On October 18, 1976, petitioner filed a motion to set aside the court order of February 18, 1976, which transferred custody. Petitioner, alleged, among other matters that she had not received notice of the hearing and the court record was facially irregular. Subsequently, on April 8, 1977, petitioner refiled her motion to set aside and in the alternative filed a motion to modify the February 18, 1976 order alleging that the modification order was improper because she did not receive notice of the February 18, 1976 hearing and because circumstances had changed which mandated a modification in the best interest of the child. Petitioner's motions were denied.
Petitioner's first contention is that the order of February 18, 1976, is invalid because she was not given notice of the date of the hearing. We agree.
It is well settled that a motion to modify a divorce decree, in so far as it affects custody of minor children, is in the nature of an independent proceeding. Fernbaugh v. Clark, 236 Mo.App. 1200, 163 S.W.2d 999, 1003 (1942). Although such a motion is treated as a petition in an original action, North v. North, 339 Mo. 1226, 100 S.W.2d 582, 587 (1936), a summons in usual form need not be issued and served. Burgess v. Burgess, 190 S.W.2d 282, 284 (Mo.App. 1945). However, when a movant causes a summons to be issued and served along with the motion, respondent has 30 days from the date of service to answer or file an entry of appearance. Rule 44.01(d). Where a summons is not issued and served, reasonable notice sufficient to meet the requirements of due process must be served on the other party or his attorney. Mo.Const. art. 1, § 10, Greene v. Greene, 368 S.W.2d 426, 428 (Mo. 1963). In either case Rule 44.01(d) requires that a copy of the motion and notice of the hearing be served not less than five days before the time specified for the hearing.

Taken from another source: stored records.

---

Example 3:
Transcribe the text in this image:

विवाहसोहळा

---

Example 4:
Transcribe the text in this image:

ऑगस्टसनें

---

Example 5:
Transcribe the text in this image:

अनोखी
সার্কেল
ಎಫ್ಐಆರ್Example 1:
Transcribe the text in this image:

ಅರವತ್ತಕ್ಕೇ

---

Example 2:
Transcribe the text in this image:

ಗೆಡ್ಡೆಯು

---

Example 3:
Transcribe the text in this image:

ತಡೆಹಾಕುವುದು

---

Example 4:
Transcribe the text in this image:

Rule 74.32 provides that "judgments in any court of record shall not be set aside for irregularity, on motion, unless such motion be made within three years after rendition thereof." This rule is the same as § 511.250 RSMo 1978, except that the phrase, "the term at which such judgment was rendered" becomes "the rendition thereof." An irregularity within the meaning of Rule 74.32 and § 511.250 RSMo 1978 has been defined as the failure to adhere to some prescribed rule or mode of proceeding. Murray v. United Zinc Smelting Corp., 263 S.W.2d 351, 354 (Mo. 1954). Such an irregularity consists either in omitting to do something that is necessary for the due and orderly conduct of a suit, or doing it at an unseasonable time or an improper manner. Ruckman v. Ruckman, 337 S.W.2d 100, 102 (Mo.App. 1960). The premature disposition of the motion constitutes an irregularity within the meaning of Rule 74.32, Poindexter v. Marshall, 193 S.W.2d 622, 624 (Mo.App. 1946). Further, the total lack of notice of the premature hearing is an irregularity for which the order of February 18, 1976 must be vacated. Rule 44.01(d), White v. Huffman, 304 S.W.2d 909, 911 (Mo.App. 1957).
Because the court erred in overruling petitioner's motion to set aside the order, the cause is remanded to the trial court with instructions that the order of February 18, 1976 be vacated. The original divorce decree of May 20, 1968 being a binding and final judgment, controls the question of who has legal custody of Mary Patrice Pikey. Hayes v. Hayes, 363 Mo. 583, 252 S.W.2d 323, 328 (1952). Thus, custody is vested in petitioner, Patricia Ann Pikey, in conformity with that decree and she should be given fourteen days from the date this mandate is issued to proceed in accordance therewith.
It is so ordered.
GUNN, P. J., and STEPHAN, J., concur.